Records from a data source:
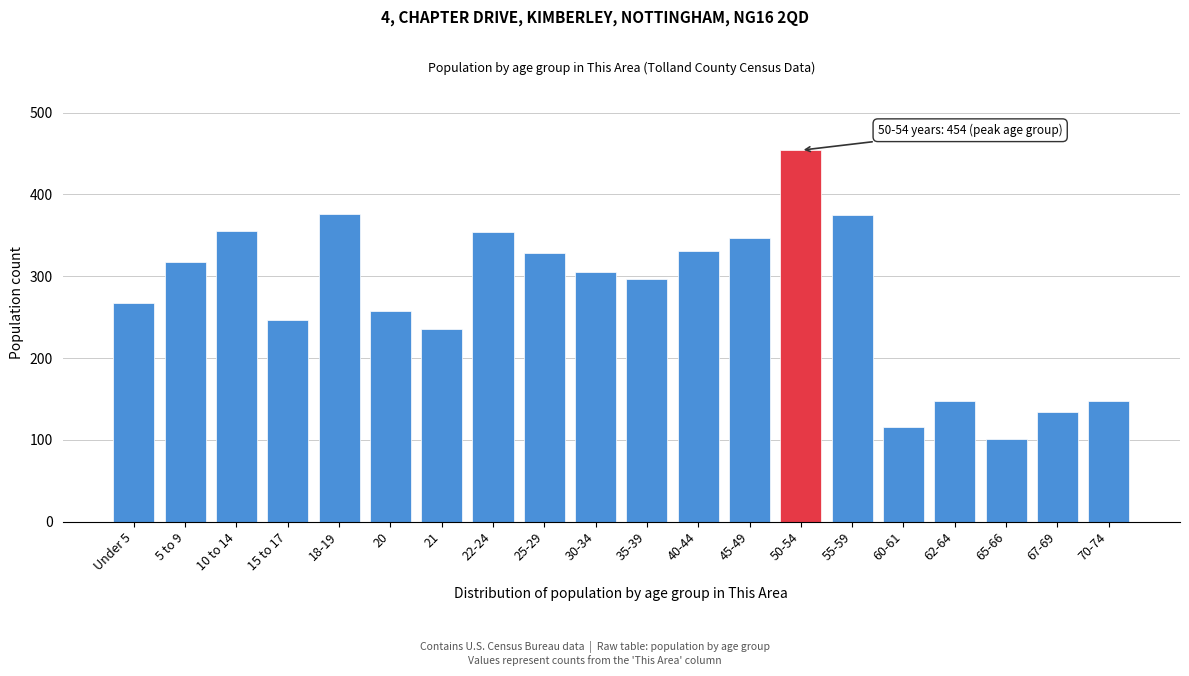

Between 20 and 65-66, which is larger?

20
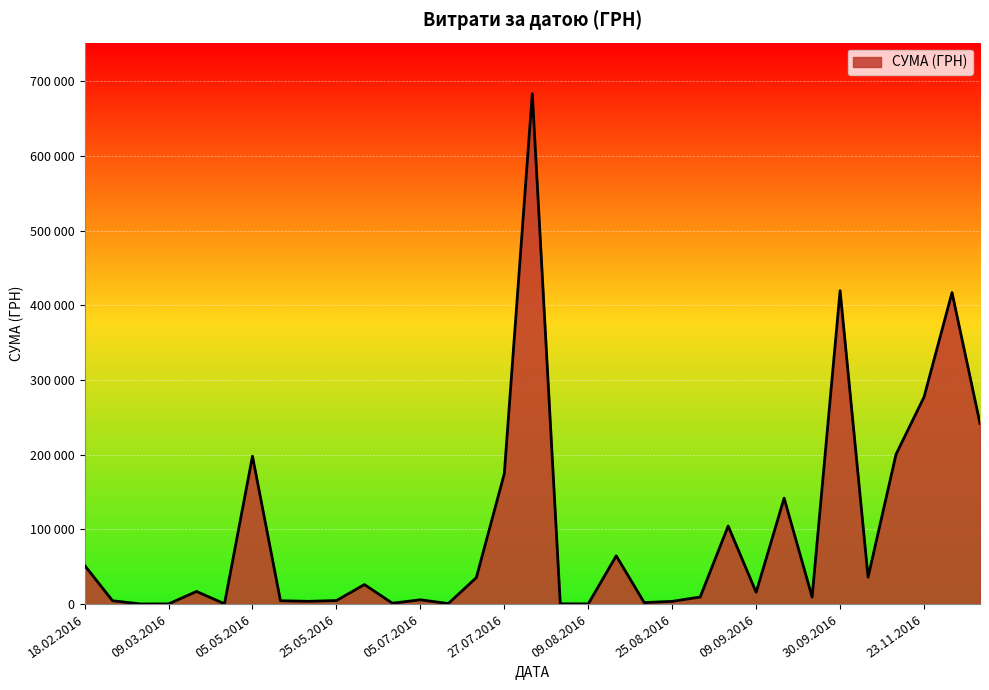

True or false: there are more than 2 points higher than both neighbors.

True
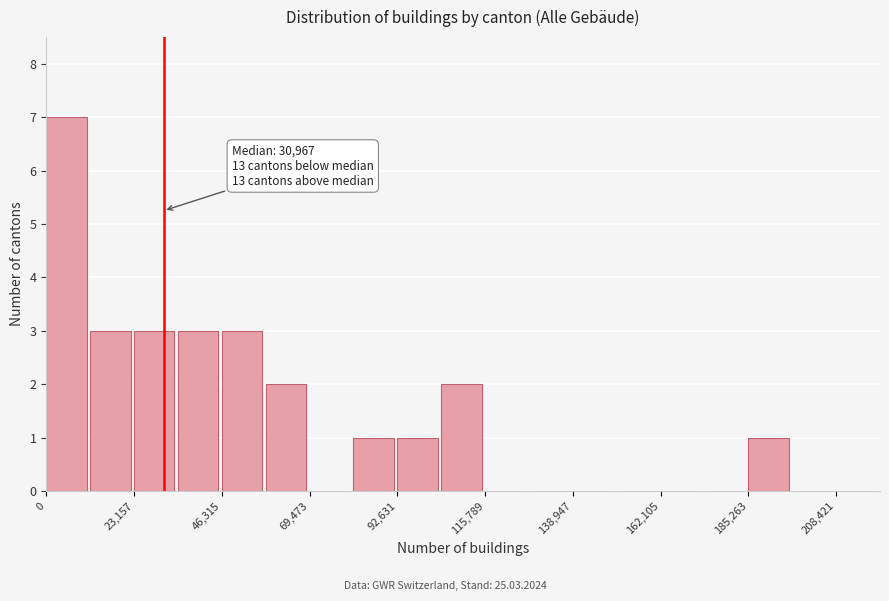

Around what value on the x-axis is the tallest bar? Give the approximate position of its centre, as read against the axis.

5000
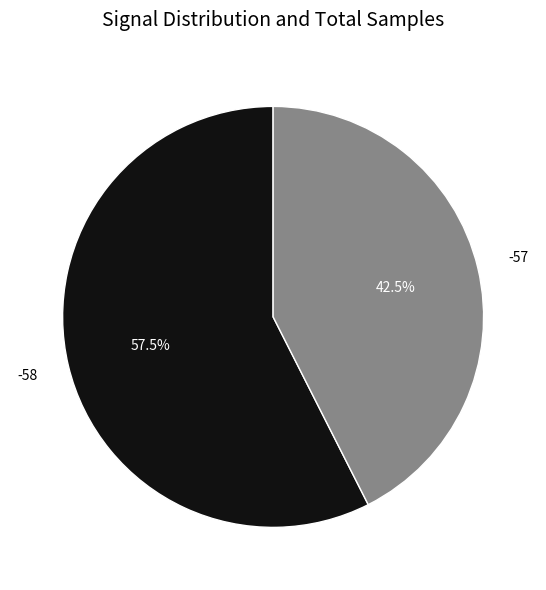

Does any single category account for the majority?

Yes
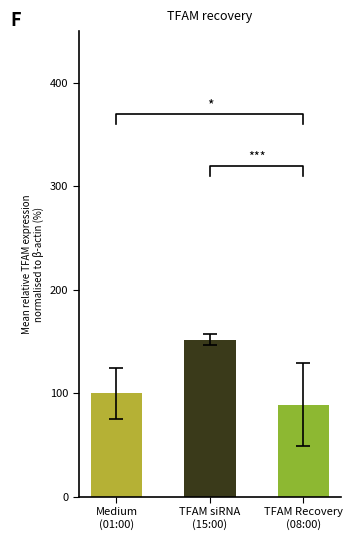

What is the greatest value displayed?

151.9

§ WHAT IS REQUIRED
Give the records above as a Markdown table with the columns "Row" and "Line," one numbered row per nonblank line. Leave out the pictures and the blank lines.

§ TASK RESPONSE
| Row | Line |
|---|---|
| 1 | Between 20 and 65-66, which is larger? |
| 2 | 20 |
| 3 | True or false: there are more than 2 points higher than both neighbors. |
| 4 | True |
| 5 | Around what value on the x-axis is the tallest bar? Give the approximate position of its centre, as read against the axis. |
| 6 | 5000 |
| 7 | Does any single category account for the majority? |
| 8 | Yes |
| 9 | What is the greatest value displayed? |
| 10 | 151.9 |